Let us assume that the target variables and the inputs are related via the equation:
$y^{(i)}=w^Tx^{(i)} + e^{(i)}$
where $e^{(i)}$ is an error term that captures either unmodeled effects, or random noise.
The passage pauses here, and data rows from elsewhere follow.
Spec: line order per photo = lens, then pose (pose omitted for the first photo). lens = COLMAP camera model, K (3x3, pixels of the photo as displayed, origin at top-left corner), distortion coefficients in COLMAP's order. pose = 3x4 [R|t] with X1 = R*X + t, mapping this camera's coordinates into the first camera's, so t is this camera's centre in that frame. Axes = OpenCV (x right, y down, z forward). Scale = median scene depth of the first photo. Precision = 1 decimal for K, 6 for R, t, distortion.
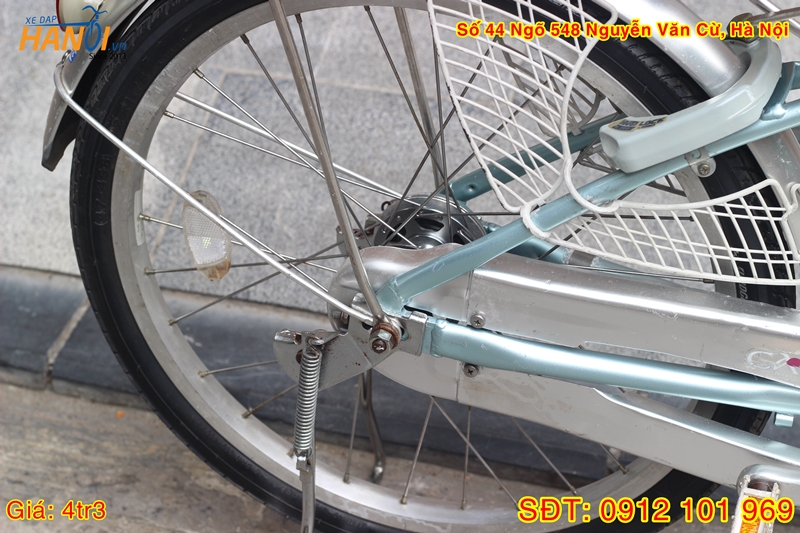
lens RADIAL K [[1928.3, 0, 400.0], [0, 1928.3, 266.5], [0, 0, 1]] dist [-0.090492, -0.611375]
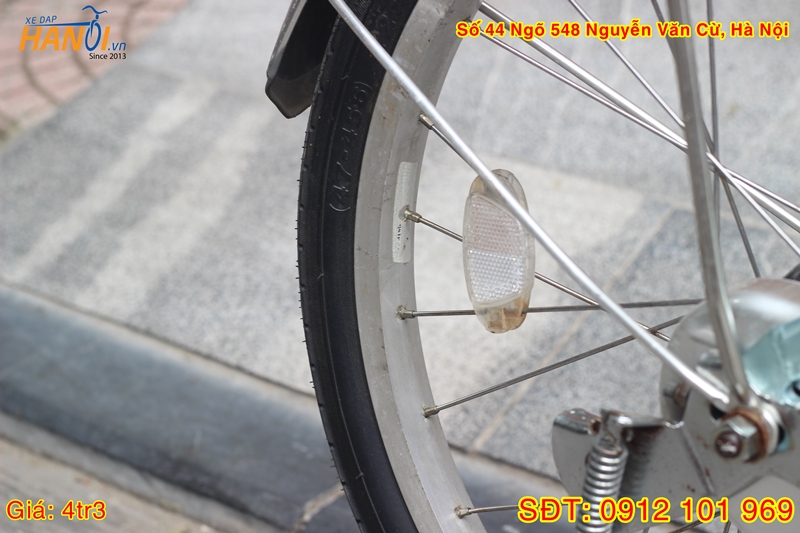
lens RADIAL K [[1928.3, 0, 400.0], [0, 1928.3, 266.5], [0, 0, 1]] dist [-0.090492, -0.611375]
pose [[0.932822, 0.166069, -0.319788, 0.064583], [-0.236296, 0.951928, -0.194928, 0.117686], [0.272044, 0.257397, 0.927221, 0.480778]]
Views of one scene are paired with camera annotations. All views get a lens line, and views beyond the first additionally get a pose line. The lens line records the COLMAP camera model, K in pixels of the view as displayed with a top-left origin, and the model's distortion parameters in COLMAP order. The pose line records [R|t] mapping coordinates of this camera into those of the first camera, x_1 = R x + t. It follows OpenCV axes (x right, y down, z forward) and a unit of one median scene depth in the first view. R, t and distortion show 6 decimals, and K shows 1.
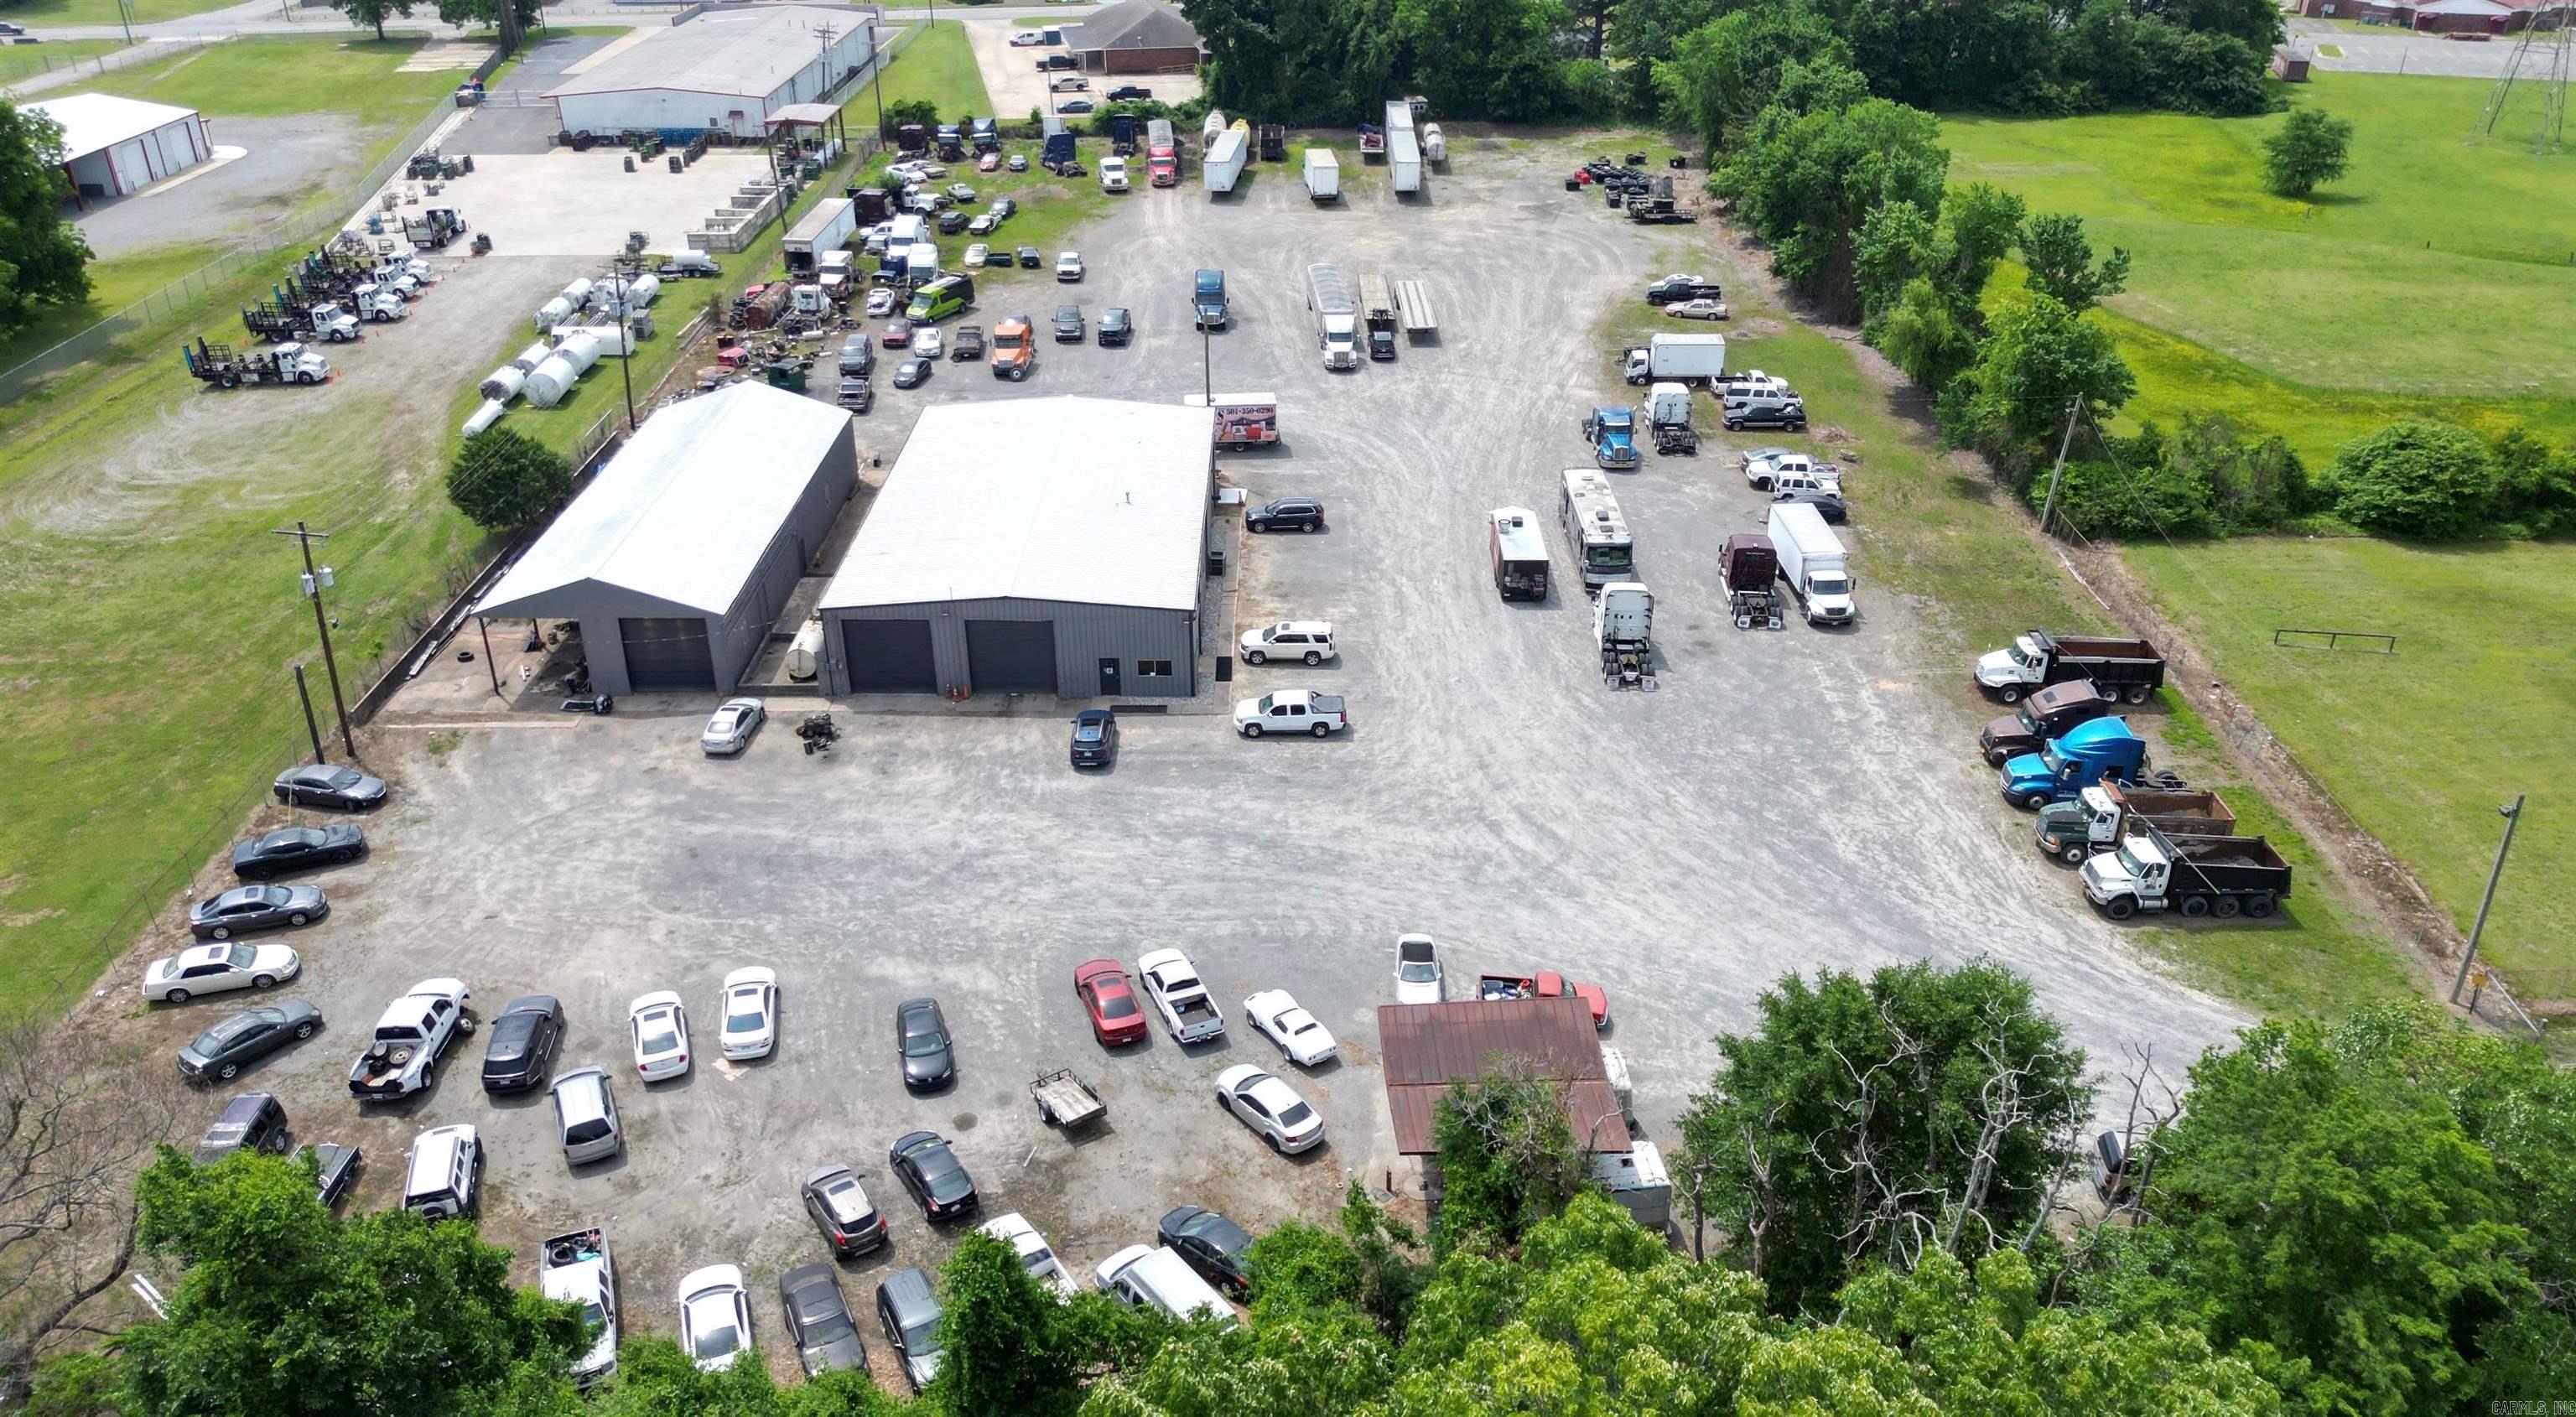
lens RADIAL K [[1935.6, 0, 1284.8], [0, 1935.6, 698.4], [0, 0, 1]] dist [0.061415, -0.002268]
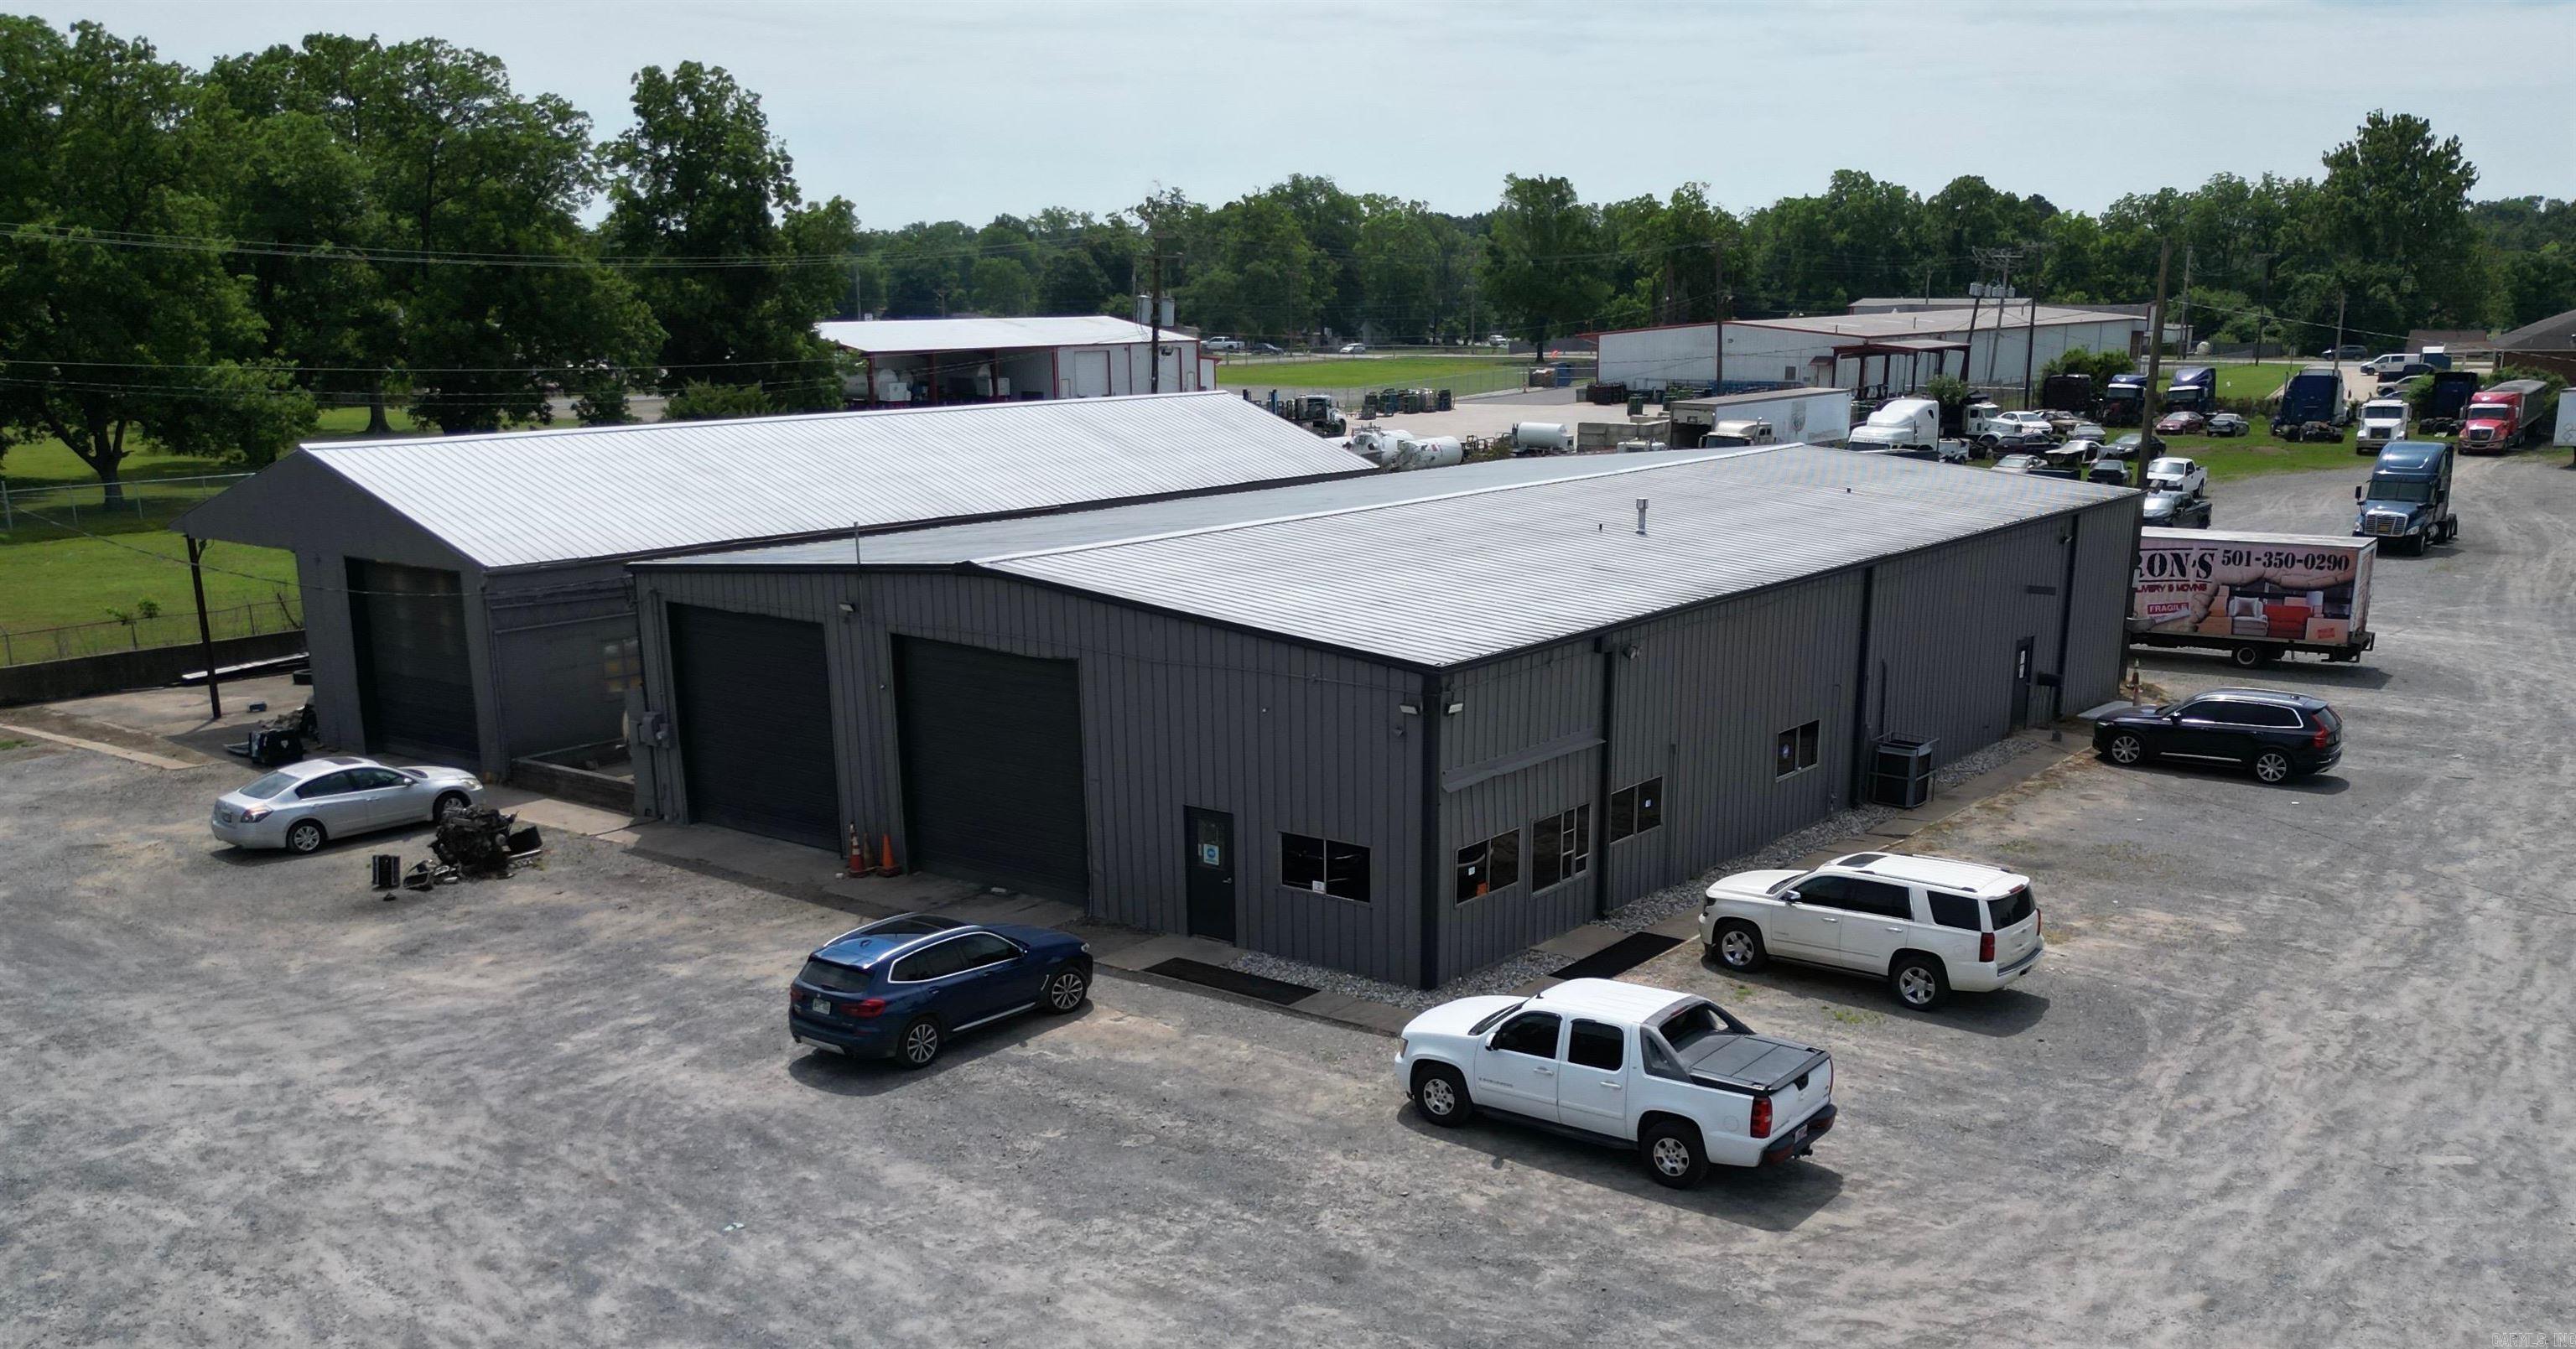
lens RADIAL K [[2347.4, 0, 1310.2], [0, 2347.4, 693.7], [0, 0, 1]] dist [0.012987, 0.000000]
pose [[0.801566, 0.111036, -0.587505, 0.142952], [-0.271792, 0.942882, -0.192620, 0.030207], [0.532561, 0.314077, 0.785961, 0.706315]]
Let us further assume that the $e^{(i)}$ are distributed IID according to a Gaussian distribution with mean zero and some variance $σ^{2}$. Thus:
$p(e^{(i)})=\frac{1}{\sqrt{2π}σ}exp(-\frac{(e^{(i)})^2}{2σ^2})$
My question is, how does this imply that the probability of $y^{(i)}$ given $x^{(i)}$ and parameterized by $w$ is the following:
$p(y^{(i)}|x^{(i)}, w)=\frac{1}{\sqrt{2π}σ}exp(-\frac{(y^{(i)} - w^Tx^{(i)})^2}{2σ^2})$
You are viewing $w_j$, $i=j,..,p$ as unknown constants and $\mathrm{x}_i$ is given, thus denote $(X_1 = x_1,..,X_p = x_p) = X$, so $$ \mathbb{E}[y_i|X] = \mathbb{E}[w^T\mathrm{x}_i + e_i|X]= w^T\mathrm{x}_i + \mathbb{E}[e_i|X] =w^T\mathrm{x}_i. $$ Same for the variance, i.e., $$ \operatorname{Var}[y_i|X] = \operatorname{Var}[w^T\mathrm{x}_i + e_i|X]= \operatorname{Var}[e_i|X] =\sigma^2. $$ And $y_i$ given $X$ is a linear compilation of a normal r.v. $e_i$, thus $$ y_i|X \sim \mathcal{N}(w^T\mathrm{x}_i, \sigma^2). $$